Whilst taking a look at #211 I noticed a related issue when using the polyfill: Safari ignores the onclose handler attribute.

As a result the following important application functions correctly in Chrome, and in Firefox (with both native and polyfilled dialogs), but not in polyfill'd Safari:

<button accesskey='i' onclick="icecreamPicker.showModal()">The Burden of Choice</button>
<dialog id="icecreamPicker" onclose="icecreamResult.value = this.returnValue">
  <form method="dialog">
    <h1>Decide</h1>
    <input type="submit" style="background-color: #93C572" value="Pistachio">
    <input type="submit" style="background-color: #805a46" value="Chocolate">
  </form>
</dialog>
<output id="icecreamResult" />

Now, for contextual reasons the telling of which is beyond the scope of this bug report, this fragment could not be easily changed, nor could it be extracted to a good old-fashioned addEventListener. Imagine my dismay at such a critical utility being therefore unavailable to a reasonable proportion of users.

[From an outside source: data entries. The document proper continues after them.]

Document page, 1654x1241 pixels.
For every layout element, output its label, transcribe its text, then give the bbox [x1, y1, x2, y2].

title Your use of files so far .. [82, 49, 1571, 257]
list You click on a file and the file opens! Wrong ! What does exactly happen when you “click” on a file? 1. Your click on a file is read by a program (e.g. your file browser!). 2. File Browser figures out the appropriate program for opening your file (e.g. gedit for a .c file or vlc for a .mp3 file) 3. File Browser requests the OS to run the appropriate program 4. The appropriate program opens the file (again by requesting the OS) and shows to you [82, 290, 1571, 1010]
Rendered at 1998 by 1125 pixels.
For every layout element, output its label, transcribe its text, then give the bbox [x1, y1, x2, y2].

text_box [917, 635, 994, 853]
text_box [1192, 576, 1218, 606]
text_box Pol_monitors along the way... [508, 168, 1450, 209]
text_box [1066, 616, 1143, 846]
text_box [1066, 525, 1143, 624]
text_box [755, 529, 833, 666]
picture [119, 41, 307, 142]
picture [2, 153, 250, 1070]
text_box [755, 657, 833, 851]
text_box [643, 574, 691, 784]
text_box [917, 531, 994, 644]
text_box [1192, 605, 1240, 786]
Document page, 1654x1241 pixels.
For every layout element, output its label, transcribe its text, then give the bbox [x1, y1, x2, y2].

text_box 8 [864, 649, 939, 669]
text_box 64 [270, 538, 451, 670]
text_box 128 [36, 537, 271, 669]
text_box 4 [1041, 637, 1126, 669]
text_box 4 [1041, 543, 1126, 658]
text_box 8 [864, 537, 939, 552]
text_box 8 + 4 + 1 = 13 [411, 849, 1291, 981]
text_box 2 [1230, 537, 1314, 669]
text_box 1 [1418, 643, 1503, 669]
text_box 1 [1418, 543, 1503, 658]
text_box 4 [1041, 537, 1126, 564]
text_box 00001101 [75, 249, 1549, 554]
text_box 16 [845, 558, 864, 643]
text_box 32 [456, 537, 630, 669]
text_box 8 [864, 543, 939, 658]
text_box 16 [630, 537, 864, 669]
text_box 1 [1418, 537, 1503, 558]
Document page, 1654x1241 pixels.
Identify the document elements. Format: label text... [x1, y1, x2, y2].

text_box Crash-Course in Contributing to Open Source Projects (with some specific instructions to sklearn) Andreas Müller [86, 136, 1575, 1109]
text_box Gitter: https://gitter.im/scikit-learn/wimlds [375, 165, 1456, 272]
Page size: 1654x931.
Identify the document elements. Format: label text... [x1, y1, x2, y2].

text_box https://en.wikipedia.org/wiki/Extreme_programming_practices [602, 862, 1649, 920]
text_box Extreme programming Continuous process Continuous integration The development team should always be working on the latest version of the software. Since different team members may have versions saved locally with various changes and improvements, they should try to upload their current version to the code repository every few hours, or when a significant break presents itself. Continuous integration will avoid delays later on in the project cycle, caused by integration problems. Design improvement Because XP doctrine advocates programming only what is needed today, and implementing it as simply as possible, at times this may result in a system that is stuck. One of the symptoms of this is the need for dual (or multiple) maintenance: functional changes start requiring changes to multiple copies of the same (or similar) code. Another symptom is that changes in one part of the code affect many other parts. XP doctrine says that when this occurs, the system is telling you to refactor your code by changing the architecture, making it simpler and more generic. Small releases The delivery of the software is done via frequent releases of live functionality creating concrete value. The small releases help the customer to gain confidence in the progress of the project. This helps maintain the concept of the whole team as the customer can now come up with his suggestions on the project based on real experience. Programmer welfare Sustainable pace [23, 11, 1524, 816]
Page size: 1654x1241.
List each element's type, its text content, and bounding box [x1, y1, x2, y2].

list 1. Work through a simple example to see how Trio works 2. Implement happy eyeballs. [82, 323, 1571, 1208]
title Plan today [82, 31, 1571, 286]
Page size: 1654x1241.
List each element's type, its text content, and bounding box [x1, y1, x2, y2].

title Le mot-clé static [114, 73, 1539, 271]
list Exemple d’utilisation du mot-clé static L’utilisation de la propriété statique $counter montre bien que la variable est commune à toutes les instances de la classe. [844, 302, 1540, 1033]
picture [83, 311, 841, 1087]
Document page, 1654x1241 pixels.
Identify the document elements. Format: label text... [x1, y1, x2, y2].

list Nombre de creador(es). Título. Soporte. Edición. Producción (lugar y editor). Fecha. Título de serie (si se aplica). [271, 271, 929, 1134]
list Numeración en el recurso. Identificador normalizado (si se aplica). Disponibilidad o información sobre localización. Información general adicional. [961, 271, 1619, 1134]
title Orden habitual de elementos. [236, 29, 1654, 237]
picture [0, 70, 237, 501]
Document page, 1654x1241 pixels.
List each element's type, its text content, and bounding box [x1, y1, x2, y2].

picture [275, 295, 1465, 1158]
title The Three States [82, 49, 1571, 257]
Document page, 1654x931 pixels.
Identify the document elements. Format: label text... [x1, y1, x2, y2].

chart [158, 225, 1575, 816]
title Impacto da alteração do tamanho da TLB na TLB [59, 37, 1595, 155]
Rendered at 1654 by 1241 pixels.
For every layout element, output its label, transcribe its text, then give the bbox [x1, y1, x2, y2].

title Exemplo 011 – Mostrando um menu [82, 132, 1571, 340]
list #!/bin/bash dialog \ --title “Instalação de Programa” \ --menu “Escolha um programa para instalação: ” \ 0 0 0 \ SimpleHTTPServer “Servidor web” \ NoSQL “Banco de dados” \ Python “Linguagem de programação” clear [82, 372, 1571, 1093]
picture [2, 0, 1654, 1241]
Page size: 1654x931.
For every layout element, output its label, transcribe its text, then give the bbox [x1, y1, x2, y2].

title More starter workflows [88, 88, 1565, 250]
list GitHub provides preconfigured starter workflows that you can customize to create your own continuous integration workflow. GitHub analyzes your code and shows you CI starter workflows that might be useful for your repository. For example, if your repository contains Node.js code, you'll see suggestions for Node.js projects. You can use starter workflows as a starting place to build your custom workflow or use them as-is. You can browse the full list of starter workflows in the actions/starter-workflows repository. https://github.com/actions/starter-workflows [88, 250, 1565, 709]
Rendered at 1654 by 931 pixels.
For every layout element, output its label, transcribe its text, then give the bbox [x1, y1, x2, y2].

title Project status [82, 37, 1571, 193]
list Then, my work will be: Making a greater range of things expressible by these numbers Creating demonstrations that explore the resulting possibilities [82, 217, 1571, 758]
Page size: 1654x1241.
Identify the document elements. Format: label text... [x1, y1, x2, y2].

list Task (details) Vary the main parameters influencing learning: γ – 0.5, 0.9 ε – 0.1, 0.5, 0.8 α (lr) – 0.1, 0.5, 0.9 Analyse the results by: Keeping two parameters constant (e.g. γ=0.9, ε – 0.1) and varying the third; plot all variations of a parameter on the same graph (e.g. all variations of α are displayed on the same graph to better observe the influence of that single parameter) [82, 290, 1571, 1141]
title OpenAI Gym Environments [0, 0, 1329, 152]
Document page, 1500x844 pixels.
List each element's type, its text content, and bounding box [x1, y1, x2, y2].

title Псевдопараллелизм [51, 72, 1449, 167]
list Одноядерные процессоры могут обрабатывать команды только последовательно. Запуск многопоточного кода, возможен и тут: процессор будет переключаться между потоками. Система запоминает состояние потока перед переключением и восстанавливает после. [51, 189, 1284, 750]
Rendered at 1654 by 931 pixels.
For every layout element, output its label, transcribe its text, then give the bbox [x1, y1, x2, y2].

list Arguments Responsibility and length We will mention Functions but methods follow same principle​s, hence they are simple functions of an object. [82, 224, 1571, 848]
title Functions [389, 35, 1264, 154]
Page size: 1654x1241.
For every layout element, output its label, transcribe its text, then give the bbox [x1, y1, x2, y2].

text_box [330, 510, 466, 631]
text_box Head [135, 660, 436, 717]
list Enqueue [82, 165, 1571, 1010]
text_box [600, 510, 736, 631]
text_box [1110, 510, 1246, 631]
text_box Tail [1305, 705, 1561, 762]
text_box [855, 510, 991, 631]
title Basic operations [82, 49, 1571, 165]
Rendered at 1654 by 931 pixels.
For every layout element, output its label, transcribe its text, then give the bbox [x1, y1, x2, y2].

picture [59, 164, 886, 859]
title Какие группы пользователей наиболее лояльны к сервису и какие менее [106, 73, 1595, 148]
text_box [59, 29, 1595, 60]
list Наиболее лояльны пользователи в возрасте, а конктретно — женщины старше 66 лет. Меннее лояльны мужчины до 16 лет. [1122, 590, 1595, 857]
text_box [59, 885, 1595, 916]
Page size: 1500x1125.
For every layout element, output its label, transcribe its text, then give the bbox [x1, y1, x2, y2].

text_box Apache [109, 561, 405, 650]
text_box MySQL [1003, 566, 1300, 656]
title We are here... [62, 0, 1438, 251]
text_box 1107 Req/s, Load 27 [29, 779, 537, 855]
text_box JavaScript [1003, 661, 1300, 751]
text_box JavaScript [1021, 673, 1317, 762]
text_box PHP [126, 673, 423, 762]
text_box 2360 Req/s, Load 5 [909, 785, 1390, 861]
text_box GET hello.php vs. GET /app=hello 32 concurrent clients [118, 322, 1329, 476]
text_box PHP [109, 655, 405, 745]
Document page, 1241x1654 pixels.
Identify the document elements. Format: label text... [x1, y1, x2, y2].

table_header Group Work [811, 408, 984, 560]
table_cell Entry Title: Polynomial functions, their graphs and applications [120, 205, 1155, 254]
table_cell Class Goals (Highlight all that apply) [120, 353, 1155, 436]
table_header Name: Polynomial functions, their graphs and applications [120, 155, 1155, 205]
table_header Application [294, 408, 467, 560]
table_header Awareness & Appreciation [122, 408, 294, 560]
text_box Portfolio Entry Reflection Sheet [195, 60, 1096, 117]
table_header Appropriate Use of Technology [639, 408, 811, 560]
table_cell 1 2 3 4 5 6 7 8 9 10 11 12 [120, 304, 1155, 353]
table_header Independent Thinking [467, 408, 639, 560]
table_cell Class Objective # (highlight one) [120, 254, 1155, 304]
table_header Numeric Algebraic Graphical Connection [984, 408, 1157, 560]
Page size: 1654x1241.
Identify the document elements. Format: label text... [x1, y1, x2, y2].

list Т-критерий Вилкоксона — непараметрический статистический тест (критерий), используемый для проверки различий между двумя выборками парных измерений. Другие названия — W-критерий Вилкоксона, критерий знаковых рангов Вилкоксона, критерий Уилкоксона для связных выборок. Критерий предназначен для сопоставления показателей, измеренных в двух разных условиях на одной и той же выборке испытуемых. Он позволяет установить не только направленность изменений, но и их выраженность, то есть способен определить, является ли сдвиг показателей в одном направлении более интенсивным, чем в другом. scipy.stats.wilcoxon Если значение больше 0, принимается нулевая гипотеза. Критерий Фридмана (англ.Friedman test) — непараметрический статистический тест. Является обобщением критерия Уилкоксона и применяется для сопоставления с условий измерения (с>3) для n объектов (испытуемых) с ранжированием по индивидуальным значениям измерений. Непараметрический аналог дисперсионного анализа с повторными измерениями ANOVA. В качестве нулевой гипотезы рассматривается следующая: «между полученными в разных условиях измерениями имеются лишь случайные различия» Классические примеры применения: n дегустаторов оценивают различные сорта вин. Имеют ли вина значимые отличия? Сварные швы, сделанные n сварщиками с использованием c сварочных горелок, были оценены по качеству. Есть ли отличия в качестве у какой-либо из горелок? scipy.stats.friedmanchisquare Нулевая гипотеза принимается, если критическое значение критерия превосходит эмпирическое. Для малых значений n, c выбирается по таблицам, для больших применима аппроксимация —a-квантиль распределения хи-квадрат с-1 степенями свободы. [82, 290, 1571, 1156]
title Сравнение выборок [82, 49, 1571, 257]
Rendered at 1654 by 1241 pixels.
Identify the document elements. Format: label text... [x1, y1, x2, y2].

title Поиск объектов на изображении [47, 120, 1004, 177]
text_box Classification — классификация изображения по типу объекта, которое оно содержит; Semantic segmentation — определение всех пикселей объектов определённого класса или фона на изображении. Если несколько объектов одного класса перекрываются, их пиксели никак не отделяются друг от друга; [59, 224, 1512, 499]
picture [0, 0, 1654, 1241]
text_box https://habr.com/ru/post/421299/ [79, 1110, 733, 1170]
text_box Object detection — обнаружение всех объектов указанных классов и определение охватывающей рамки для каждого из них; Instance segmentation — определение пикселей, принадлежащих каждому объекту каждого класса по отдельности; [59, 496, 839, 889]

Instead, I hacked in support, by forcing Safari to compile the handler string in the approved manner via an otherwise unused handler attribute that it does choose to honour:

<script>
  window.addEventListener('DOMContentLoaded', _ => document.querySelectorAll('dialog').forEach(dialog => {
    dialogPolyfill.registerDialog(dialog)
    if (dialog.hasAttribute("onclose") && !dialog.onclose) {
      dialog.setAttribute("ontoggle", dialog.getAttribute("onclose"))
      dialog.onclose = dialog.ontoggle
      dialog.removeAttribute("ontoggle")
    }
  }))
</script>

and this works, and works particularly well by leaning on the otherwise inaccessible browser internals implementing the Event Handler Content Attribute Change Steps, and it works across the browsers I personally have to shepherd along; however, I'm unsure whether there's a less depraved solution, and of course devotees of the <summary>/<details> combo will have stern things to say about my abuse of ontoggle, and polyfill authors of my flagrant disregard for backwards compatibility.